As reported by The Guardian,  a US Senate committee has accused the former defense secretary, Donald Rumsfeld, of being directly responsible for the abusive interrogations of detainees at Abu Ghraib in Iraq, Afghanistan and Guantánamo Bay.

a true patriot

Donald Rumsfeld: a true patriot

Now let’s just be clear. Torture is illegal. Torture is immoral. Torture is unlawful and unethical. More importantly, don’t even kid yourself: torture does not work. The same way that the death penalty never had any coercive effect on homicide rates, torture has a very low success percentage in obtaining the desired information from the detainee. Author Darius Rejali explains, in a ground-breaking essay (1) that “accuracy in torture is exceedingly poor, in some cases less accurate than flipping a coin, and the key successes in gathering information in known cases come from other methods, most notably cultivating public cooperation and informants.”

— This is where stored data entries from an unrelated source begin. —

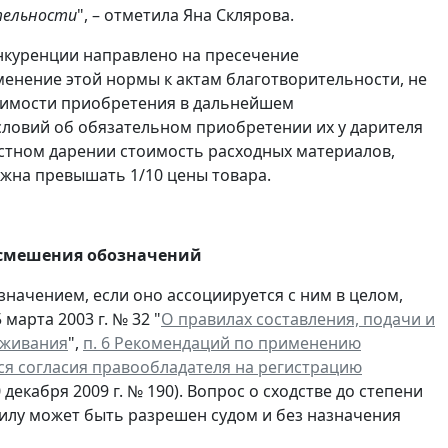
тельности
", – отметила Яна Склярова.
нкуренции направлено на пресечение
енение этой нормы к актам благотворительности, не
димости приобретения в дальнейшем
словий об обязательном приобретении их у дарителя
естном дарении стоимость расходных материалов,
лжна превышать 1/10 цены товара.
м смешения обозначений
начением, если оно ассоциируется с ним в целом,
марта 2003 г. № 32 "
О правилах составления, подачи и
уживания
",
п. 6 Рекомендаций по применению
я согласия правообладателя на регистрацию
декабря 2009 г. № 190). Вопрос о сходстве до степени
илу может быть разрешен судом и без назначения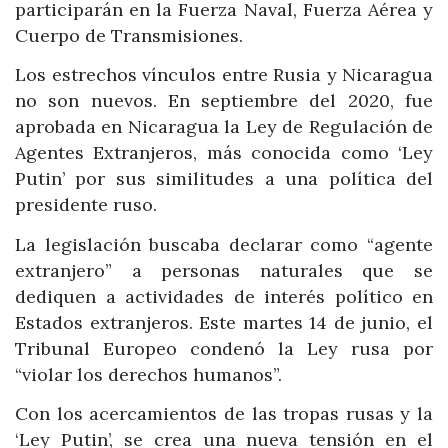
participarán en la Fuerza Naval, Fuerza Aérea y
Cuerpo de Transmisiones.
Los estrechos vínculos entre Rusia y Nicaragua
no son nuevos. En septiembre del 2020, fue
aprobada en Nicaragua la Ley de Regulación de
Agentes Extranjeros, más conocida como ‘Ley
Putin’ por sus similitudes a una política del
presidente ruso.
La legislación buscaba declarar como “agente
extranjero” a personas naturales que se
dediquen a actividades de interés político en
Estados extranjeros. Este martes 14 de junio, el
Tribunal Europeo condenó la Ley rusa por
“violar los derechos humanos”.
Con los acercamientos de las tropas rusas y la
‘Ley Putin’, se crea una nueva tensión en el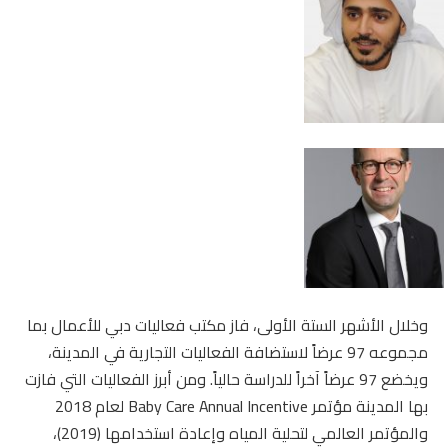
وخلال الأشهر الستة الأولى، فاز مكتب فعاليات دبي للأعمال بما
مجموعه 97 عرضاً لاستضافة الفعاليات التجارية في المدينة،
ويخضع 97 عرضاً آخراً للدراسة حالياً. ومن أبرز الفعاليات التي فازت
بها المدينة مؤتمر Baby Care Annual Incentive لعام 2018
والمؤتمر العالمي لتحلية المياه وإعادة استخدامها (2019)،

Even more seriously, torture gives incentive to your opponents. Blatant, rash and obvious human rights violations perpetrated by democracies are only one more reason to question the legitimacy of th regime. Torture is nothing but the slow death of humanity, and causes disruption within military troops, police forces,  destabilizes a government and provokes social unrest. Because the horror of 9/11 seems to have written a blank cheque to the Bush Administration in terms of violence and aggressivity, torture has been naturally accepted inside the Pentagon. Forget about cultivating public cooperation: a clock was a-ticking, and all necessary means were implemented. The now infamous “stress and duress” techniques criticized by the Senate’s Armed Service Committee are backfiring.

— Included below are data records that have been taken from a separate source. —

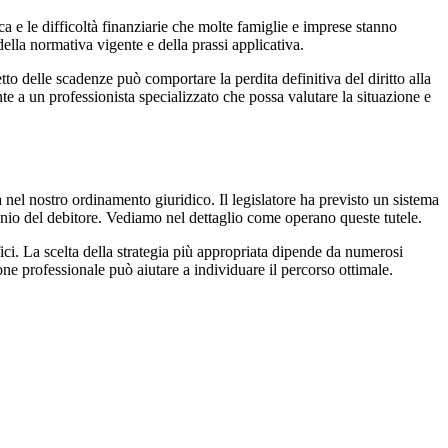
ca e le difficoltà finanziarie che molte famiglie e imprese stanno
ella normativa vigente e della prassi applicativa.
to delle scadenze può comportare la perdita definitiva del diritto alla
te a un professionista specializzato che possa valutare la situazione e
a nel nostro ordinamento giuridico. Il legislatore ha previsto un sistema
rimonio del debitore. Vediamo nel dettaglio come operano queste tutele.
ici. La scelta della strategia più appropriata dipende da numerosi
ione professionale può aiutare a individuare il percorso ottimale.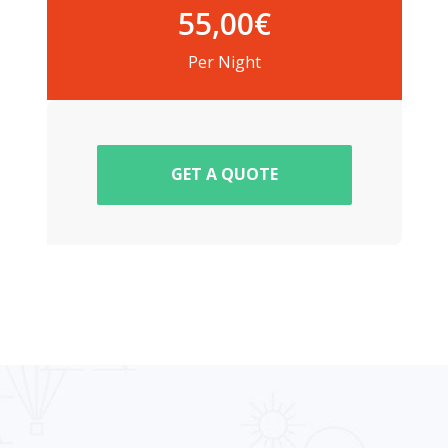
55,00
€
Per Night
GET A QUOTE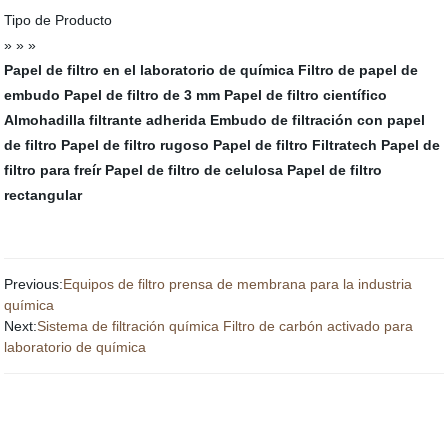
Tipo de Producto
» » »
Papel de filtro en el laboratorio de química
Filtro de papel de
embudo
Papel de filtro de 3 mm
Papel de filtro científico
Almohadilla filtrante adherida
Embudo de filtración con papel
de filtro
Papel de filtro rugoso
Papel de filtro Filtratech
Papel de
filtro para freír
Papel de filtro de celulosa
Papel de filtro
rectangular
Previous:
Equipos de filtro prensa de membrana para la industria
química
Next:
Sistema de filtración química Filtro de carbón activado para
laboratorio de química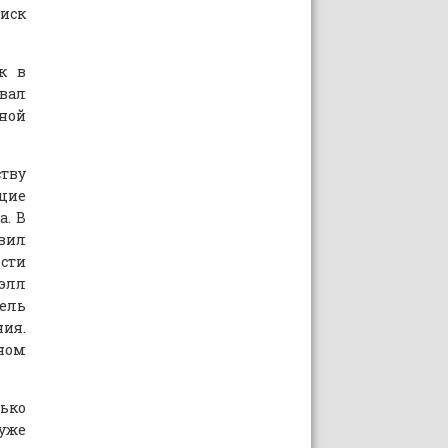
иск
к в
вал
ной
тву
щие
а. В
овил
сти
уэлл
тель
ия.
ном
лько
 уже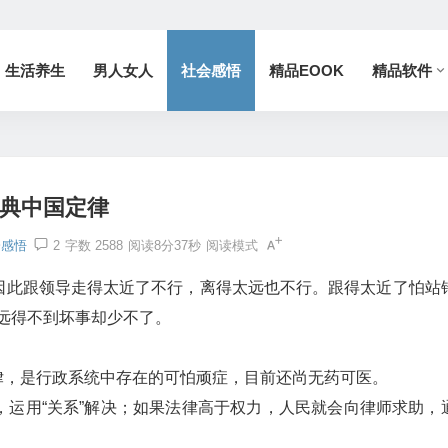
生活养生
男人女人
社会感悟
精品EOOK
精品软件
典中国定律
会感悟
2
字数 2588
阅读8分37秒
阅读模式
此跟领导走得太近了不行，离得太远也不行。跟得太近了怕站
远得不到坏事却少不了。
。
律，是行政系统中存在的可怕顽症，目前还尚无药可医。
，运用“关系”解决；如果法律高于权力，人民就会向律师求助，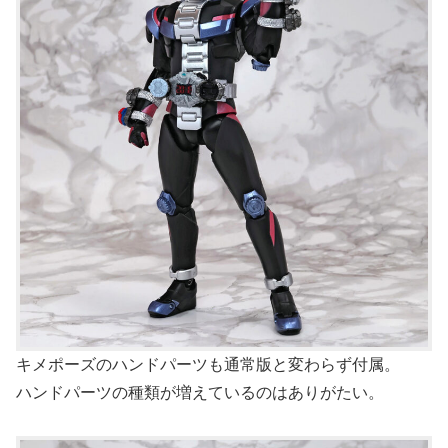
キメポーズのハンドパーツも通常版と変わらず付属。
ハンドパーツの種類が増えているのはありがたい。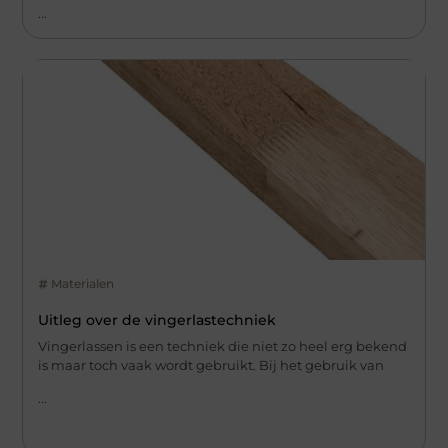
...
Materialen
Uitleg over de vingerlastechniek
Vingerlassen is een techniek die niet zo heel erg bekend
is maar toch vaak wordt gebruikt. Bij het gebruik van
...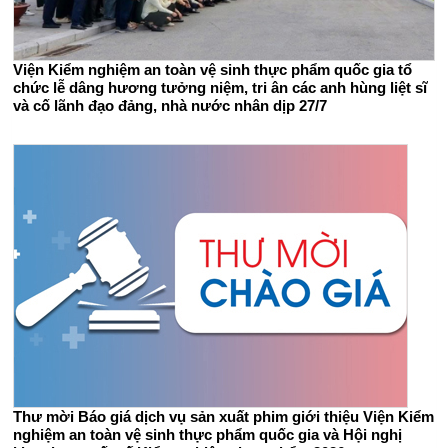
Viện Kiểm nghiệm an toàn vệ sinh thực phẩm quốc gia tổ
chức lễ dâng hương tưởng niệm, tri ân các anh hùng liệt sĩ
và cố lãnh đạo đảng, nhà nước nhân dịp 27/7
Thư mời Báo giá dịch vụ sản xuất phim giới thiệu Viện Kiểm
nghiệm an toàn vệ sinh thực phẩm quốc gia và Hội nghị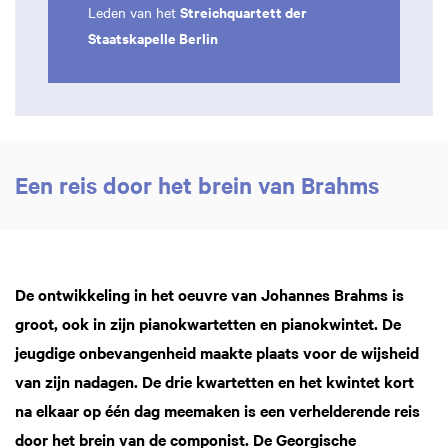
Streichquartett der
Leden van het
Staatskapelle Berlin
Een reis door het brein van Brahms
De ontwikkeling in het oeuvre van Johannes Brahms is
groot, ook in zijn pianokwartetten en pianokwintet. De
jeugdige onbevangenheid maakte plaats voor de wijsheid
van zijn nadagen. De drie kwartetten en het kwintet kort
na elkaar op één dag meemaken is een verhelderende reis
door het brein van de componist. De Georgische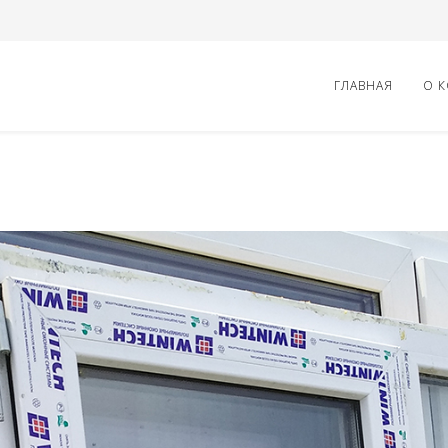
ГЛАВНАЯ
О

This is nothing new. The United States haven’t invented the democratic use of torture. Most of the contemporary techniques were put in place by the French Army during the Battle of Algiers in the early 1960’s (2), and “stealthier” methods, or “clean techniques”, were experimented by the British Army in Northern Ireland throughout the 1970’s and 1980’s (3). Accusatory fingers were pointed out at shameless, cruel and ruthless Middle East leaders such as Saddam Hussein, but the real shame lies in the trust a population puts into a democratically elected government to represent them, lead them and protect them – a trust that is violated, breached and destroyed the moment said regime imposes a standard of cruelty and inhumanity under the false pretense of instauring security.  Ariel Dorfman explains : “torturers do not generally think of themselves as evil, but rather as guardians of the common good, dedicated patriots who get their hands dirty […] in order to deliver the blind ignorant majority from violence and anxiety.” (4) This explanation is a strange, uncanny reflection of the Bush Administration’s rethoric surrounding the War on Terrorism.

The Guardian article linked above is very clear: “The techniques were never intended to be used by US interrogators against their detainees. But in February 2002, in the wake of the 9/11 attacks, Bush determined that the Geneva Conventions should not apply to terror suspects.” By creating the brand new definition of “unlawful combatant”, Bush managed to secure military operations and the very existence of Guantanamo Bay outside international law and its usual domain of application. This tour de force is now denounced by the Senate itself; never before had it pointed such a straightforward accusation at the Bush Administration, revealing the existence of Sere, a training technique preparing US soldiers to illegal interrogations. Thanks to this highly publicized report, we can only expect that the Abu Ghraib offenders will no longer be considered simply as “bad apples”, isolated and confused individuals badly responding to pressure like they have been portrayed during their trials.  The responsability now lies on their shoulders and those of their hierarchy.

But the real question remains: who will be held accountable, where, and when? Is the Supreme Court legally capable of handling such cases? Is it even a realistic expectation to believe in US state officials could face legal sanctions for human rights violations? The Democratic chair of the Committee, Carl Levin, told the Guardian: “Attempts by senior officials to portray that to be the case while shrugging off any responsibility are both unconscionable and false”. Let’s hope this time that justice will overlook its fear of tapping on high-ranked shoulders.

(1) Darius Rejali published Torture and Democracy in 2007 at Princeton University Press. It’s been qualified as a “meticulously researched, filled with surprising insights” by Kenneth Roth, Human Rights Watch’s executive director.

(2) For more information, read Henri Alleg‘s The Question, published in 1961 and debating the use, purpose and efficiency of torture in Algeria.

(3) John Conroy details the implementation of the British Army’s “five techniques” in Northern Ireland in his essay Unspeakable acts, ordinary people: the dynamics of torture (Vision Paperbacks, 2001).

(4) Ariel Dorfman explained the way torture is perceived as justifiable by offenders. In a collection of essays (Torture: a collection, published in 2004 by Oxford University Press), he explores the different situations in which torture arises.